コムラのコラム
「もう古いから」と諦める前に。
2026.08.01
今回ご依頼いただいたのは、築年数を重ねたマンションのシステムキッチンです。
いつもリフォームでお世話になっている工務店様から、
「キッチンの人工大理石の天板を、もう少しきれいにできませんか。」
そんなご相談をいただきました。
現場へ向かう車の中で、正直少し不安がありました。築年数もかなり経っていると聞いていたので、
「どこまできれいになるだろう。」
そんなことを考えながら現場へ向かいました。
実際に拝見すると、やはり人工大理石全体が黄色く変色しています。この黄ばみは、長い年月をかけて素材そのものが変化したもので、残念ながら現在の私の技術では元の白さまで戻すことはできません。その瞬間、「これは厳しいかな。」そう思いました。

でも、そこで終わりではありませんでした。
実際に天板へ手を触れてみると、「あれ?」と思ったんです。見た目ほど傷んでいない。
まだ素材そのものには、しっかり力が残っていました。「これは丁寧に磨けば、まだ応えてくれる。」そんな感覚がありました。

そこからは、一工程ずつ丁寧に作業を進めました。
研磨材の番手を何度も変えながら少しずつ表面を整え、最後は3種類のコンパウンドで仕上げていきます。
通常なら2時間ほどの施工ですが、今回は約3時間。
「このくらいでいいかな。」
そう思っても、
「もう一工程だけ。」
そんな気持ちで磨き続けました。
職人の仕事は、この”もうひと手間”で仕上がりが変わることがあるからです。

施工が終わり、最後にそっと天板へ手を滑らせてみると、最初とはまったく違う感触になっていました。
黄ばみは残っています。
でも、光沢は戻りました。
そして何より、手触りが本当に気持ちいい。
写真では伝わりにくいかもしれませんが、毎日使う場所だからこそ、この違いはきっと感じていただけると思います。

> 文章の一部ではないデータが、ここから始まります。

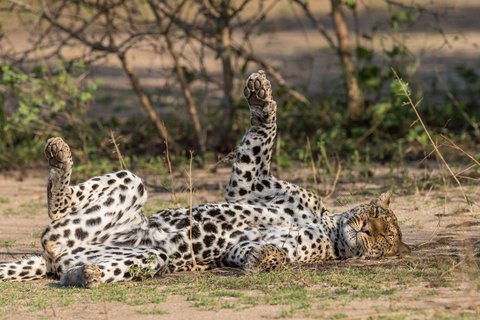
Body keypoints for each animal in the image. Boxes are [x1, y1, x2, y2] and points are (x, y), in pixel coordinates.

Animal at [0, 70, 408, 288]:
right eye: (375, 215)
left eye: (386, 240)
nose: (368, 230)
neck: (329, 225)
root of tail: (53, 256)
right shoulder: (249, 185)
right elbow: (263, 136)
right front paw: (261, 96)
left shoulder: (246, 243)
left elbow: (269, 254)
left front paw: (265, 256)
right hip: (130, 181)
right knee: (61, 201)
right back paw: (58, 156)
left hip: (148, 256)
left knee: (68, 245)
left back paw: (84, 274)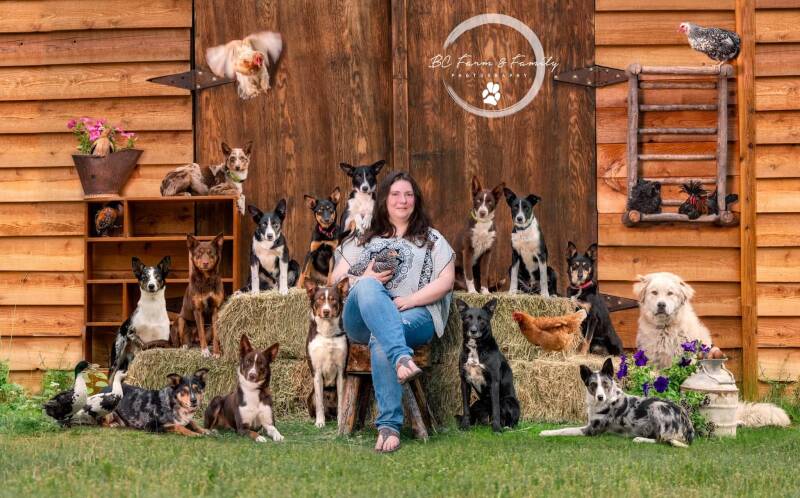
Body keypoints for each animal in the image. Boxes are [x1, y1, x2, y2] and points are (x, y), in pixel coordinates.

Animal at [304, 279, 349, 428]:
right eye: (319, 299)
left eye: (333, 299)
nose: (326, 311)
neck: (327, 333)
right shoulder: (316, 371)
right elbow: (319, 403)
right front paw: (320, 422)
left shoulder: (341, 371)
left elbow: (341, 402)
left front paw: (341, 421)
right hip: (310, 396)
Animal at [456, 298, 520, 432]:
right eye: (468, 318)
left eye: (482, 320)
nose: (473, 331)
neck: (476, 348)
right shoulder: (464, 381)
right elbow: (465, 408)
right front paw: (465, 425)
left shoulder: (494, 382)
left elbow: (495, 408)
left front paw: (496, 428)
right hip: (478, 404)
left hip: (508, 401)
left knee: (507, 419)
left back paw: (504, 426)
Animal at [540, 358, 695, 447]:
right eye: (593, 384)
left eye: (605, 383)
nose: (600, 397)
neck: (604, 402)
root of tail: (689, 428)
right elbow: (566, 425)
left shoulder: (592, 430)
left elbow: (565, 430)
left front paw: (546, 432)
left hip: (656, 406)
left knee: (661, 439)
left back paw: (640, 439)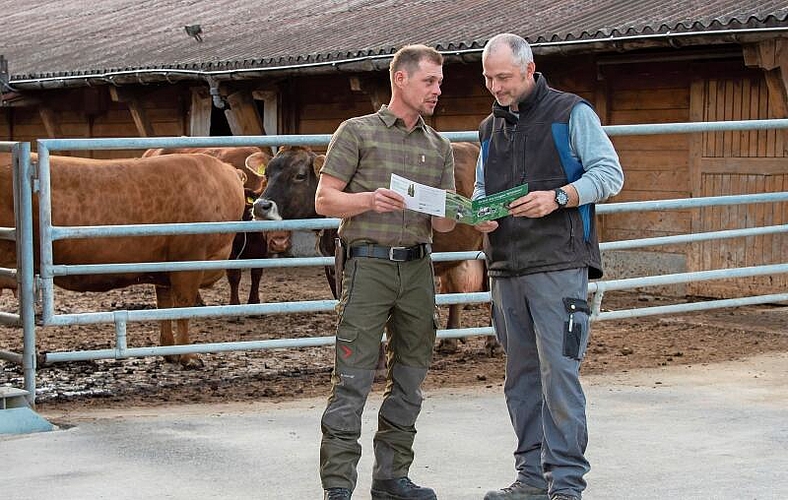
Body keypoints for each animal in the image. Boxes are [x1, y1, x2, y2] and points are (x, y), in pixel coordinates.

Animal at [0, 152, 246, 368]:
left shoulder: (164, 268)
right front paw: (190, 357)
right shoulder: (189, 260)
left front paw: (171, 352)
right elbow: (183, 308)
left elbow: (164, 306)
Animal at [142, 146, 292, 304]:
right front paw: (234, 303)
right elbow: (234, 275)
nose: (279, 243)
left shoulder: (261, 247)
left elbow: (257, 273)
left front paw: (254, 302)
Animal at [254, 145, 498, 356]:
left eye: (300, 175)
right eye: (268, 173)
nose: (260, 206)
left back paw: (492, 342)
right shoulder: (334, 267)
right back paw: (450, 341)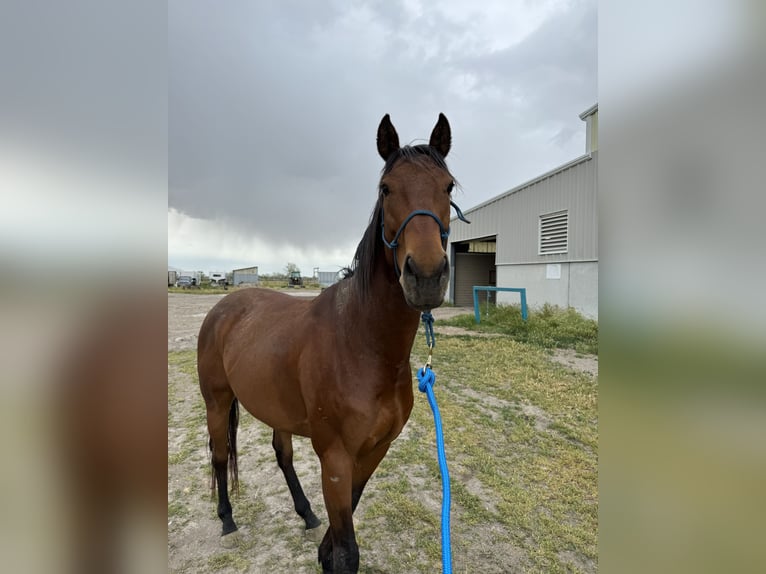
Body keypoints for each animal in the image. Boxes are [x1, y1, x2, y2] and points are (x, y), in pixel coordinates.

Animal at [198, 111, 462, 572]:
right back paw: (227, 519)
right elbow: (348, 548)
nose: (427, 276)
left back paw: (305, 512)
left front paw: (322, 550)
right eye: (385, 188)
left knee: (281, 454)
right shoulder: (336, 458)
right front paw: (330, 553)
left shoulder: (374, 451)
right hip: (217, 401)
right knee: (218, 455)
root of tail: (223, 306)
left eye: (448, 186)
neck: (362, 345)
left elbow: (347, 519)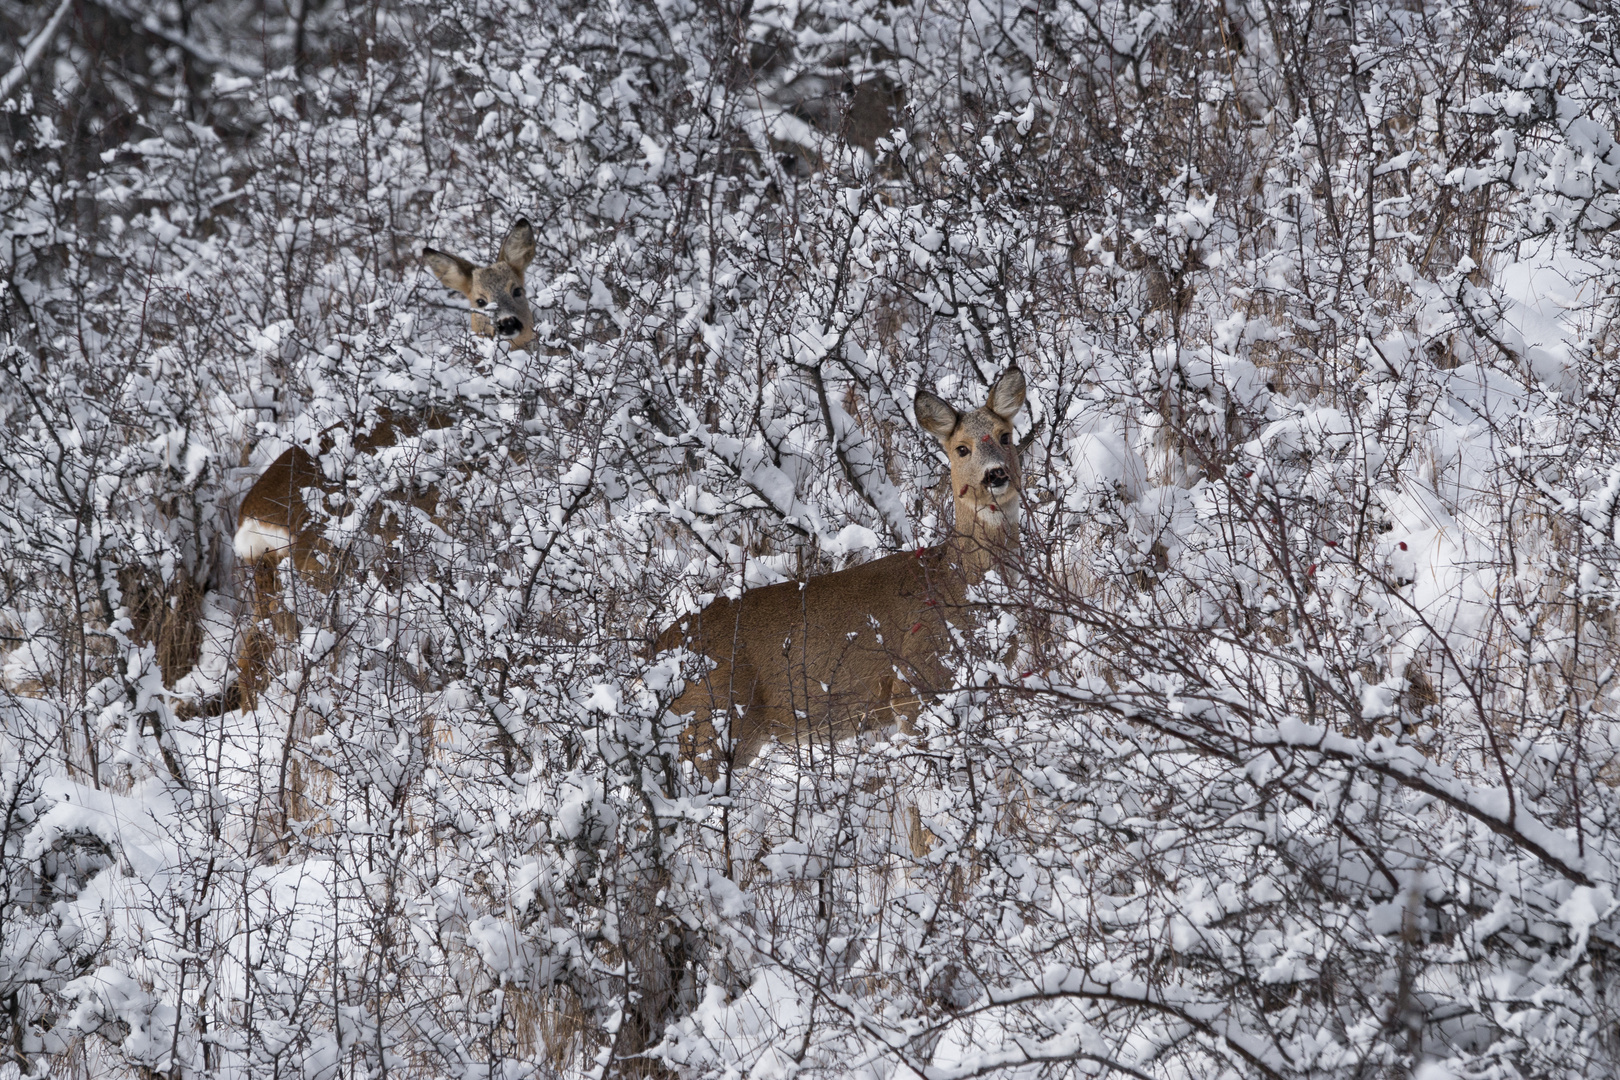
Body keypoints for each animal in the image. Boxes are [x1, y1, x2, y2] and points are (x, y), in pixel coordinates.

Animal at [651, 369, 1017, 777]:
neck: (958, 581)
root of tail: (653, 656)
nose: (995, 474)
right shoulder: (917, 680)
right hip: (709, 723)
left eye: (1005, 435)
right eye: (961, 448)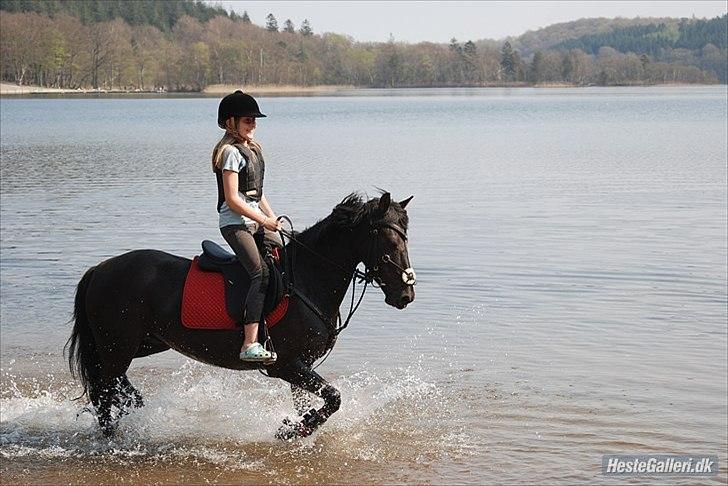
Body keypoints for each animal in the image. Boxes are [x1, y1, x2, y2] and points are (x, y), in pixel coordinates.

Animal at [67, 192, 416, 438]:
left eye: (405, 236)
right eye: (390, 241)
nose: (405, 295)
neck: (306, 277)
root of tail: (100, 269)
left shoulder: (302, 364)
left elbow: (314, 402)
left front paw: (300, 426)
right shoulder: (286, 364)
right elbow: (334, 398)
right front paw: (292, 431)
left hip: (142, 343)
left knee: (113, 384)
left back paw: (135, 407)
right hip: (117, 345)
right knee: (104, 391)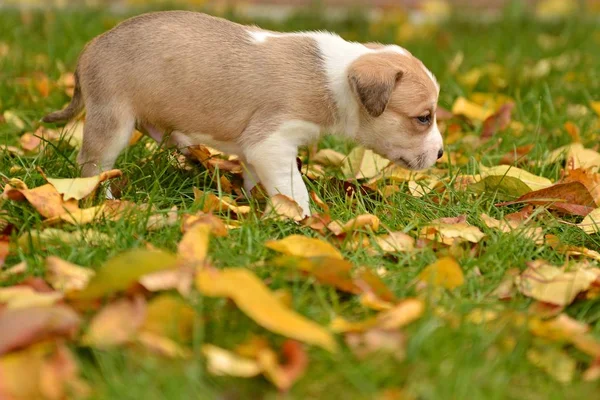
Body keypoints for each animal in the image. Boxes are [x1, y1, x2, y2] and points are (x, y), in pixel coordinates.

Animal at [43, 10, 440, 216]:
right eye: (423, 117)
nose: (440, 155)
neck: (334, 76)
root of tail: (92, 45)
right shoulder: (272, 142)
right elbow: (294, 189)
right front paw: (302, 222)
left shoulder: (257, 150)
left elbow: (255, 177)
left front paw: (250, 202)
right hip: (112, 122)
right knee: (91, 165)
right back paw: (105, 201)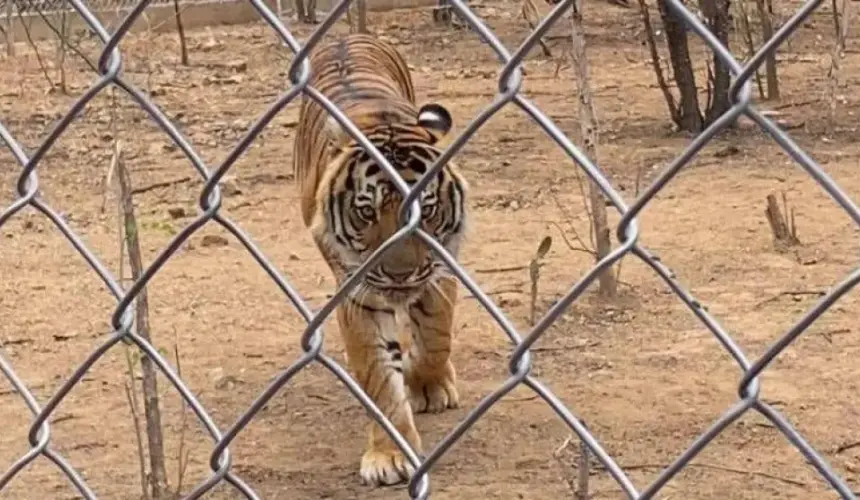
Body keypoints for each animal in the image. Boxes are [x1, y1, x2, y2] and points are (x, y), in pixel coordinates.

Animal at [290, 33, 466, 486]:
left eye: (426, 209)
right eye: (366, 212)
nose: (400, 273)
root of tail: (343, 35)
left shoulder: (441, 269)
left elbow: (436, 334)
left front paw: (428, 384)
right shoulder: (359, 295)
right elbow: (378, 377)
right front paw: (390, 455)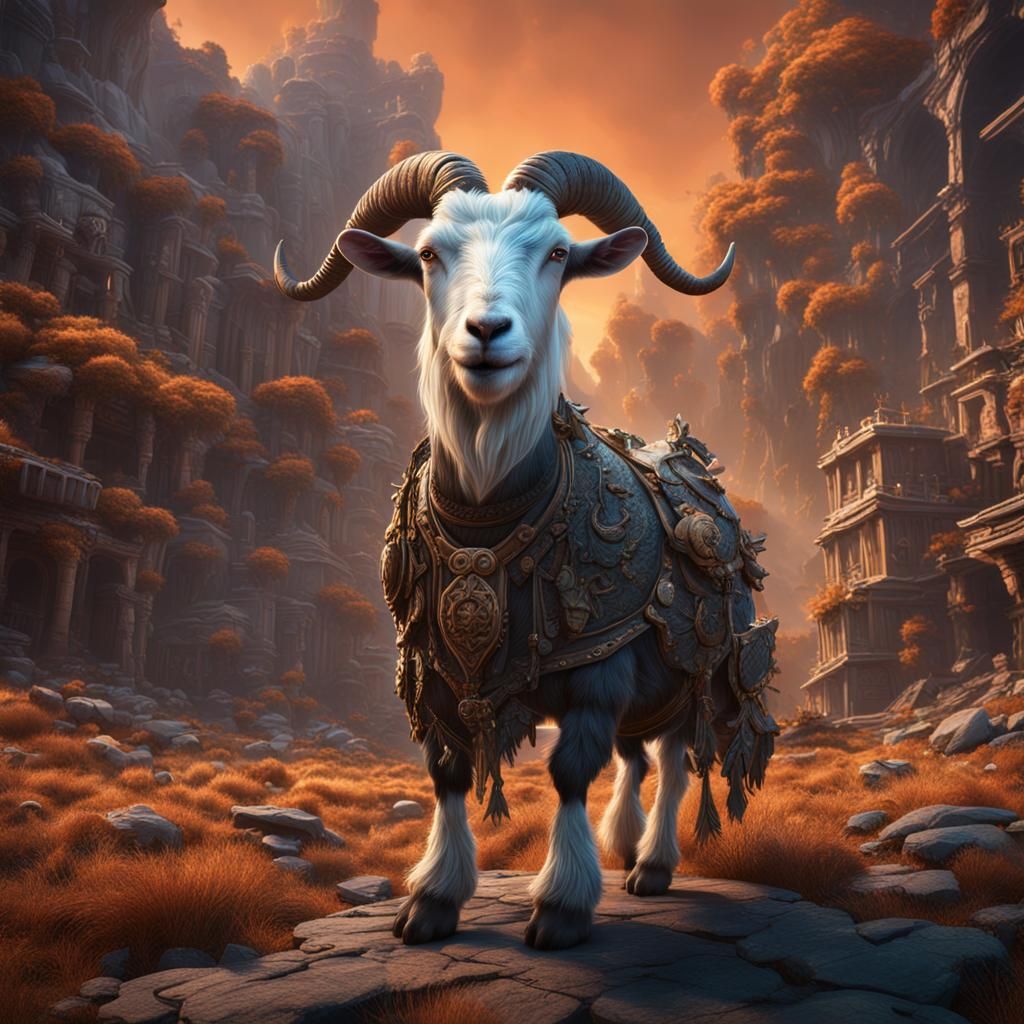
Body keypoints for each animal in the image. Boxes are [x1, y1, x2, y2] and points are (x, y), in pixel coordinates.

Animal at [276, 151, 776, 952]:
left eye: (557, 255)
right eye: (428, 254)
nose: (487, 330)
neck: (492, 513)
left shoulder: (601, 666)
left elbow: (570, 772)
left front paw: (562, 907)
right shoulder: (437, 674)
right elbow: (446, 773)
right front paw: (431, 903)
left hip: (689, 662)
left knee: (672, 757)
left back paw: (653, 864)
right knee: (637, 758)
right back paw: (624, 842)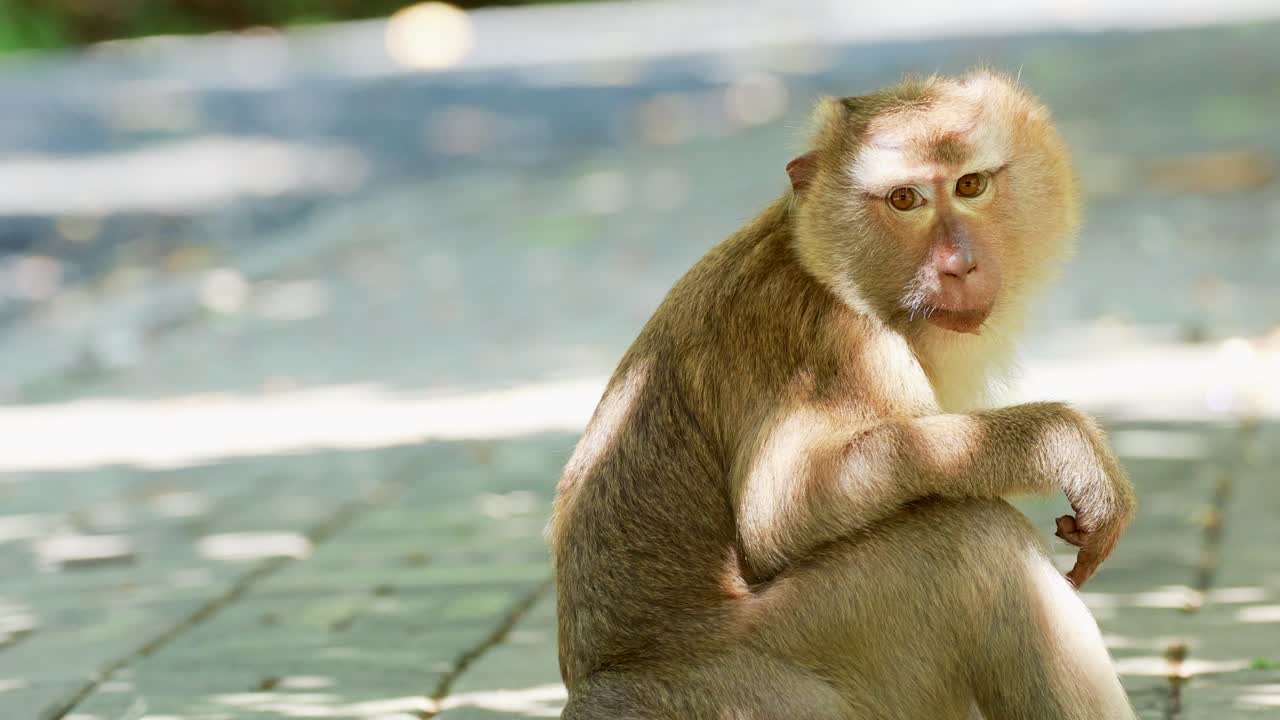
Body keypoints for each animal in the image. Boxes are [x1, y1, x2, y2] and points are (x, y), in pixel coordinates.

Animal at [547, 71, 1138, 720]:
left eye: (970, 185)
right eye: (904, 199)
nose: (958, 265)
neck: (829, 269)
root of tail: (603, 687)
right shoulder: (834, 343)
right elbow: (780, 508)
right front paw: (1055, 441)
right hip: (758, 686)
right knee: (972, 540)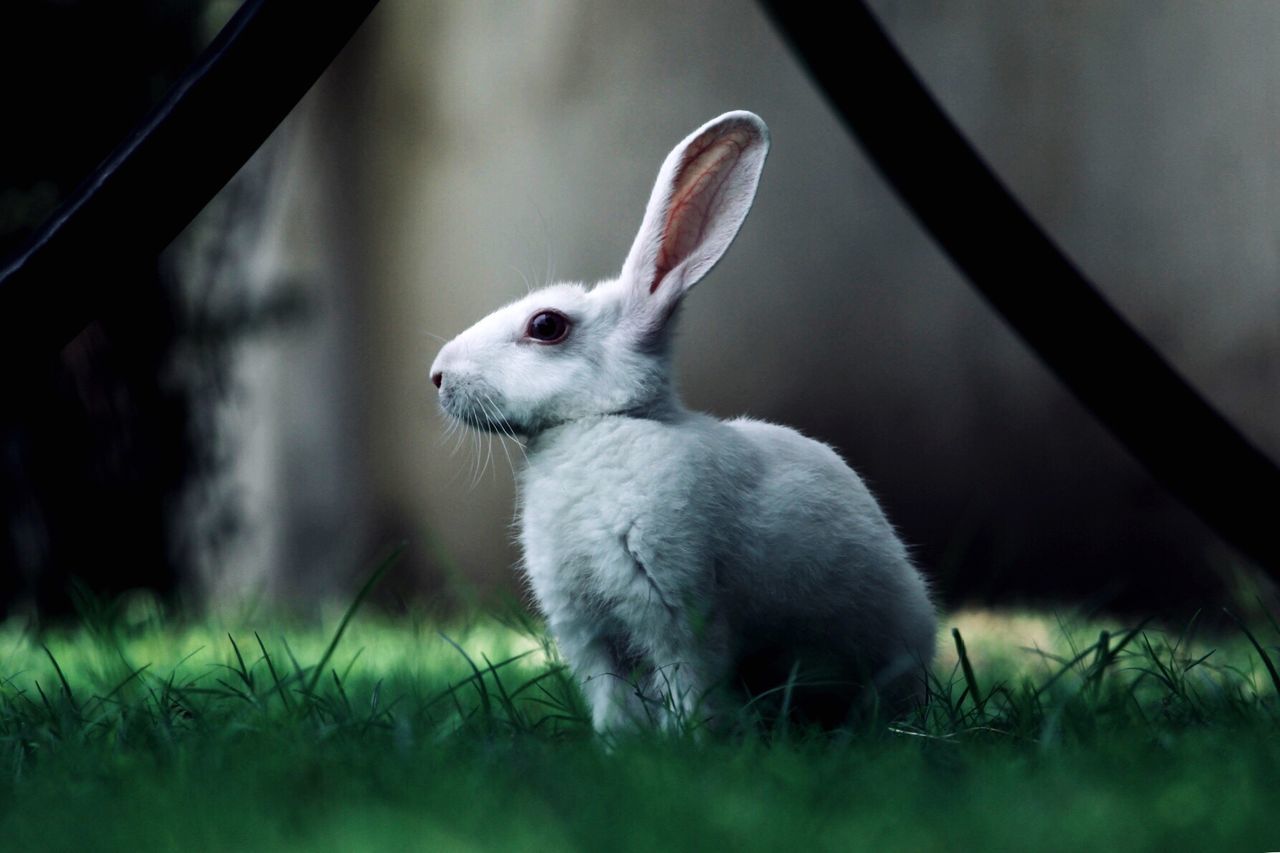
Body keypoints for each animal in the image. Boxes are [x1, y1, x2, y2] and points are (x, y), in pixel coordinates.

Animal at [432, 109, 942, 727]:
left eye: (547, 325)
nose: (437, 375)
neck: (602, 424)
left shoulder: (677, 609)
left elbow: (689, 687)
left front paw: (685, 741)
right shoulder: (589, 632)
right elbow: (610, 699)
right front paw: (617, 743)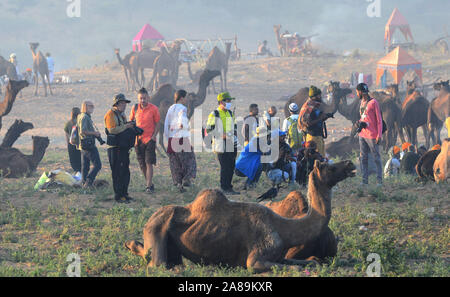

シンクも同じです。深い傷は残っていますが、丁寧に磨くことで光沢が戻り、キッチン全体の印象がぐっと明るくなりました。

最後に、磨き上げた天板には、「浴丸くん」と同じ親水性コーティングを施工しました。
このコーティングは、見た目を美しく仕上げるためだけのものではありません。
日々の汚れが付きにくくなり、お手入れもしやすくなるため、きれいな状態をより長く保つことができます。
せっかく丁寧に磨き上げた素材です。
その美しさを少しでも長く楽しんでいただけるよう、最後まで責任を持って仕上げています。
私は仕事をしていて、時々思うことがあります。まだ使えるものを、
「古いから。」
という理由だけで手放してしまうのは、少しもったいないな、と。
もちろん、交換した方が良い場合もあります。
でも、素材がまだ応えてくれるなら、その可能性を最後まで引き出してあげたい。
そんな仕事が私は好きなんです。
新品には戻せなくても、もう少し気持ちよく使えるようにする。
もう少し長く、大切に使っていただけるようにする。それも、職人の大切な仕事の一つだと思っています。
もし、ご自宅のキッチンを見て、「もう交換しかないかな。」そう思われている方がいらっしゃいましたら、一度ご相談ください。できることと、できないことを正直にお伝えした上で、その素材にとって一番良い方法を一緒に考えさせていただきます。
もしかすると、そのキッチンは、まだ応えてくれるかもしれません。